Put the lines from the one containing "True or false: Precio" through the one containing "percentile rank within", both ends included, into a Markdown table with the columns Row and Line, numbering each row and skipping blank lines. Leave the pictures out of your answer.

◆ AVAILABLE DATA
# # # #

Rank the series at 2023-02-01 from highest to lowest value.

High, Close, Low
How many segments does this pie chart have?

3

# # # #

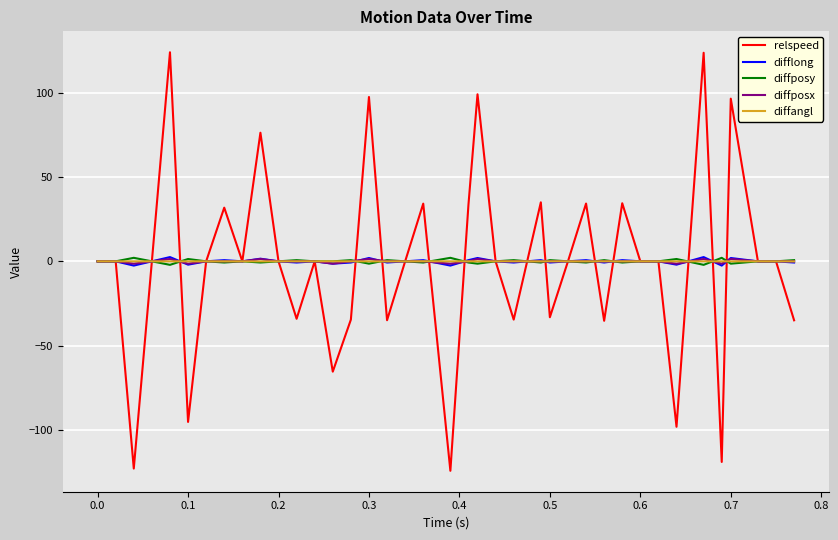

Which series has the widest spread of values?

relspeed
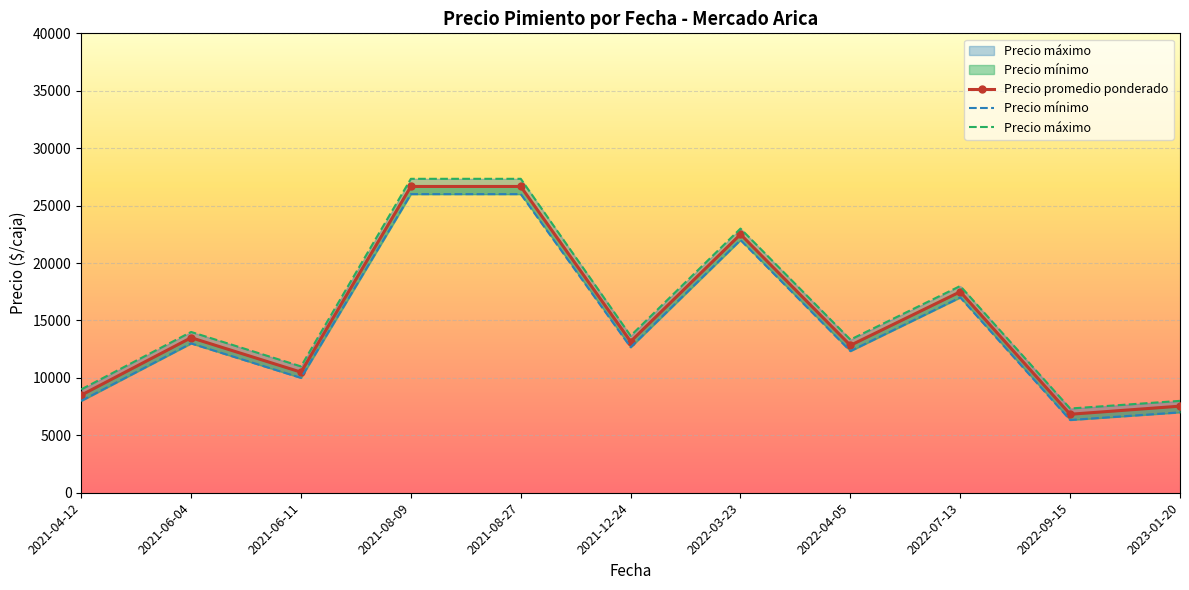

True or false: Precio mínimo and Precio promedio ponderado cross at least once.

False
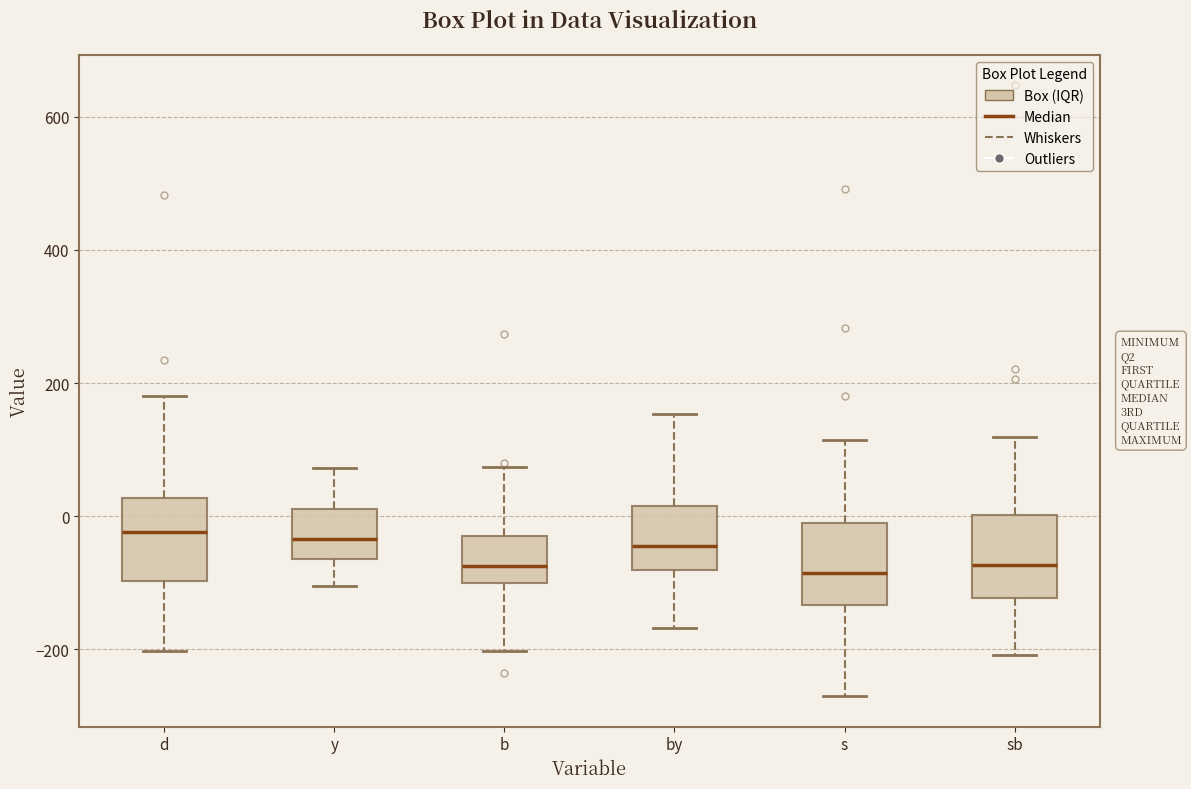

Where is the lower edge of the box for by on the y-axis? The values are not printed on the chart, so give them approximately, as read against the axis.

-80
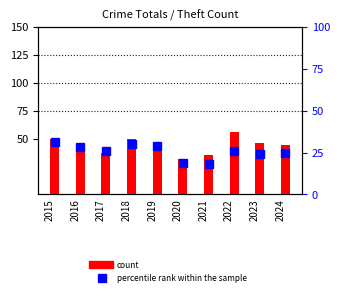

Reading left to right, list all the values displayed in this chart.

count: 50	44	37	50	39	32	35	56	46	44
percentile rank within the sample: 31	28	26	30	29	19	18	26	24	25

# # # #

◆ ANSWER TO THE EXERCISE
| Row | Line |
|---|---|
| 1 | True or false: Precio mínimo and Precio promedio ponderado cross at least once. |
| 2 | False |
| 3 | Where is the lower edge of the box for by on the y-axis? The values are not printed on the chart, so give them approximately, as read against the axis. |
| 4 | -80 |
| 5 | Reading left to right, list all the values displayed in this chart. |
| 6 | count: 50	44	37	50	39	32	35	56	46	44 |
| 7 | percentile rank within the sample: 31	28	26	30	29	19	18	26	24	25 |